Study of Antigen Presentation and Antigen-Specific Immunomodulation in Multiple Sclerosis by T cell Receptor-Like Antibodies

The inhibition of inflammatory process during autoimmune diseases, such as Multiple Sclerosis (MS), is frequently achieved by non-specific down regulation of the immune system. Accordingly, targeted and specific inhibition of autoreactive T cells is highly desirable as a treatment for autoimmune disease. We hypothesize that during the inflammatory process in MS, APCs can present several myelin derived epitopes simultaneously and consequently activate a variety of autoreactive T cells.
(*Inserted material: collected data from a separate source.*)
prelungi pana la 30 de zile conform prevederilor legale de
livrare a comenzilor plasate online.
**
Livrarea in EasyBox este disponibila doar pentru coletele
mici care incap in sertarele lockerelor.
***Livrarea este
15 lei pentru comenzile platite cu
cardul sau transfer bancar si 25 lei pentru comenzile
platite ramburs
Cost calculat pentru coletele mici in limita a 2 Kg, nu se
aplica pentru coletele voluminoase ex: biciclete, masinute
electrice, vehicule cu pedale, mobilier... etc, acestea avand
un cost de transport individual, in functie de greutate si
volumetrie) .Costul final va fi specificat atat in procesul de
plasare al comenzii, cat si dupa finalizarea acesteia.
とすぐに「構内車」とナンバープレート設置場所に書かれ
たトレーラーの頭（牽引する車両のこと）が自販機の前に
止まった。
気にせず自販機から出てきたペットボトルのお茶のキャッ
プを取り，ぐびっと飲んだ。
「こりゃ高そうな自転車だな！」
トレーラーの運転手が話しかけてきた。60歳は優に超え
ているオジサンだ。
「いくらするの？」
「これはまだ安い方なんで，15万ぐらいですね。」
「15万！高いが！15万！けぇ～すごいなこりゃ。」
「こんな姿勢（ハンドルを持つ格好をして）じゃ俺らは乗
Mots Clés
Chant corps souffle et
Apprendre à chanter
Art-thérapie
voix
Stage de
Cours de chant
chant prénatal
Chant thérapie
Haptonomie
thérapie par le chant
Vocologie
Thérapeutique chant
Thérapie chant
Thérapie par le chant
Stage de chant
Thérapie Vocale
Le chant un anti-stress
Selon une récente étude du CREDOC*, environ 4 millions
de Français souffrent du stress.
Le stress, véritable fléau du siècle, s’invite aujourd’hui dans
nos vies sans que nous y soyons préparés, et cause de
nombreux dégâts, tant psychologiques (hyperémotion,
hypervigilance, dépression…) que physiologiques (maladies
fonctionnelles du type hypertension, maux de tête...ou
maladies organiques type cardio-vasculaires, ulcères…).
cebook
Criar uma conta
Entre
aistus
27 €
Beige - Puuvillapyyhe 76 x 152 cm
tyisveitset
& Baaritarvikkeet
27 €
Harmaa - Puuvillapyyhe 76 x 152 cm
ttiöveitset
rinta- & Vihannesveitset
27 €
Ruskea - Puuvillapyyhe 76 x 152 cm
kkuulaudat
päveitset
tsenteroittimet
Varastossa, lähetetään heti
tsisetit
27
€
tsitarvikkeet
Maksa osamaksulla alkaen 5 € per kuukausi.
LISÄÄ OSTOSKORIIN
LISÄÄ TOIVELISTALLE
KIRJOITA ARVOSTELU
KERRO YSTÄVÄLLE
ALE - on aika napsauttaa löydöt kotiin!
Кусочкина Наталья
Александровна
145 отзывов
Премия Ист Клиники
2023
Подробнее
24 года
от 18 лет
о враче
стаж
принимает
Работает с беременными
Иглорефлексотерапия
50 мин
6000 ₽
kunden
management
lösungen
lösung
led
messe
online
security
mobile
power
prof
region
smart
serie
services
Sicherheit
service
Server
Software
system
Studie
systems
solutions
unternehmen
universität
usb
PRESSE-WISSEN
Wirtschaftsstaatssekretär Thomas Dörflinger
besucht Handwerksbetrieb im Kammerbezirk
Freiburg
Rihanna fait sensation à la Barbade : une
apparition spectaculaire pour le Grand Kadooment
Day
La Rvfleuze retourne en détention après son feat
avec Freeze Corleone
Accordingly, targeting one of these epitopes with T cell receptor like (TCRL) antibody (ab) could result in the elimination of specific APCs, thus prevent epitope spreading, decrease myelin-specific T cells` activation, affect differentiated T cell populations and most importantly decrease disease exacerbation. To this end, we have isolated and characterized TCRL Abs that are directed against MOG 35-55 or MBP 85-99/ HLA-DR2 epitopes. These TCRLs can obtain their function via two mechanisms of action: (i) block peptide-MHC interactions between pathogenic T cells and APCs, and (ii) specifically eliminate APCs that present MS-associated autoantigens. The TCRL Abs exhibit specific inhibition of T cell proliferation in vitro and in vivo. Moreover, treatment with TCRL of established EAE significantly attenuate disease progression and abolish EAE associated symptoms. In addition, administration of the TCRL prevent EAE development in HLA-DR2 Tg mice. These data demonstrate that targeting the core driving force of the immune response, the TCR-MHC axis, in an antigen-specific manner may lead to a new approach for immunotherapy of autoimmune diseases and other inflammatory disorders.